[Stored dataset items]
● ● ● ●

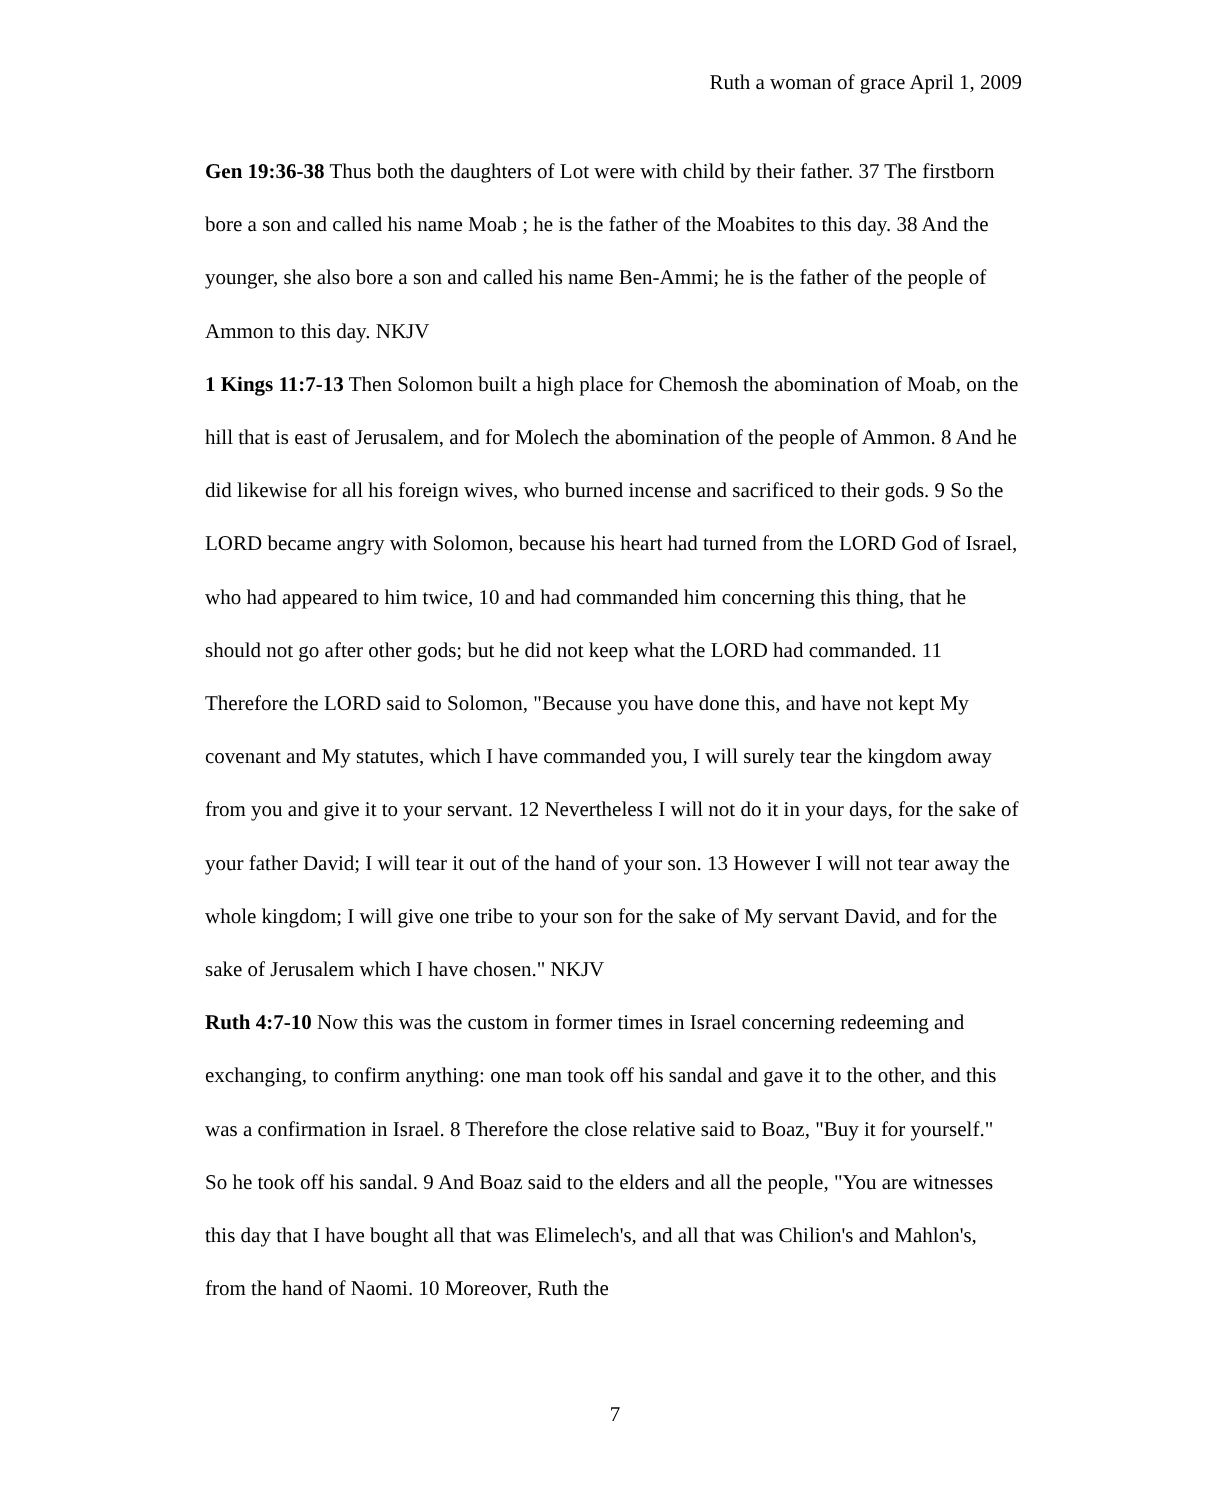Ruth a woman of grace April 1, 2009
Gen 19:36-38 Thus both the daughters of Lot were with child by their father. 37 The firstborn bore a son and called his name Moab ; he is the father of the Moabites to this day. 38 And the younger, she also bore a son and called his name Ben-Ammi; he is the father of the people of Ammon to this day. NKJV
1 Kings 11:7-13 Then Solomon built a high place for Chemosh the abomination of Moab, on the hill that is east of Jerusalem, and for Molech the abomination of the people of Ammon. 8 And he did likewise for all his foreign wives, who burned incense and sacrificed to their gods. 9 So the LORD became angry with Solomon, because his heart had turned from the LORD God of Israel, who had appeared to him twice, 10 and had commanded him concerning this thing, that he should not go after other gods; but he did not keep what the LORD had commanded. 11 Therefore the LORD said to Solomon, "Because you have done this, and have not kept My covenant and My statutes, which I have commanded you, I will surely tear the kingdom away from you and give it to your servant. 12 Nevertheless I will not do it in your days, for the sake of your father David; I will tear it out of the hand of your son. 13 However I will not tear away the whole kingdom; I will give one tribe to your son for the sake of My servant David, and for the sake of Jerusalem which I have chosen." NKJV
Ruth 4:7-10 Now this was the custom in former times in Israel concerning redeeming and exchanging, to confirm anything: one man took off his sandal and gave it to the other, and this was a confirmation in Israel. 8 Therefore the close relative said to Boaz, "Buy it for yourself." So he took off his sandal. 9 And Boaz said to the elders and all the people, "You are witnesses this day that I have bought all that was Elimelech's, and all that was Chilion's and Mahlon's, from the hand of Naomi. 10 Moreover, Ruth the
7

● ● ● ●

Repeat every entry above precisely, leaving each picture out.

Ruth a woman of grace April 1, 2009
Gen 19:36-38 Thus both the daughters of Lot were with child by their father. 37 The firstborn bore a son and called his name Moab ; he is the father of the Moabites to this day. 38 And the younger, she also bore a son and called his name Ben-Ammi; he is the father of the people of Ammon to this day. NKJV
1 Kings 11:7-13 Then Solomon built a high place for Chemosh the abomination of Moab, on the hill that is east of Jerusalem, and for Molech the abomination of the people of Ammon. 8 And he did likewise for all his foreign wives, who burned incense and sacrificed to their gods. 9 So the LORD became angry with Solomon, because his heart had turned from the LORD God of Israel, who had appeared to him twice, 10 and had commanded him concerning this thing, that he should not go after other gods; but he did not keep what the LORD had commanded. 11 Therefore the LORD said to Solomon, "Because you have done this, and have not kept My covenant and My statutes, which I have commanded you, I will surely tear the kingdom away from you and give it to your servant. 12 Nevertheless I will not do it in your days, for the sake of your father David; I will tear it out of the hand of your son. 13 However I will not tear away the whole kingdom; I will give one tribe to your son for the sake of My servant David, and for the sake of Jerusalem which I have chosen." NKJV
Ruth 4:7-10 Now this was the custom in former times in Israel concerning redeeming and exchanging, to confirm anything: one man took off his sandal and gave it to the other, and this was a confirmation in Israel. 8 Therefore the close relative said to Boaz, "Buy it for yourself." So he took off his sandal. 9 And Boaz said to the elders and all the people, "You are witnesses this day that I have bought all that was Elimelech's, and all that was Chilion's and Mahlon's, from the hand of Naomi. 10 Moreover, Ruth the
7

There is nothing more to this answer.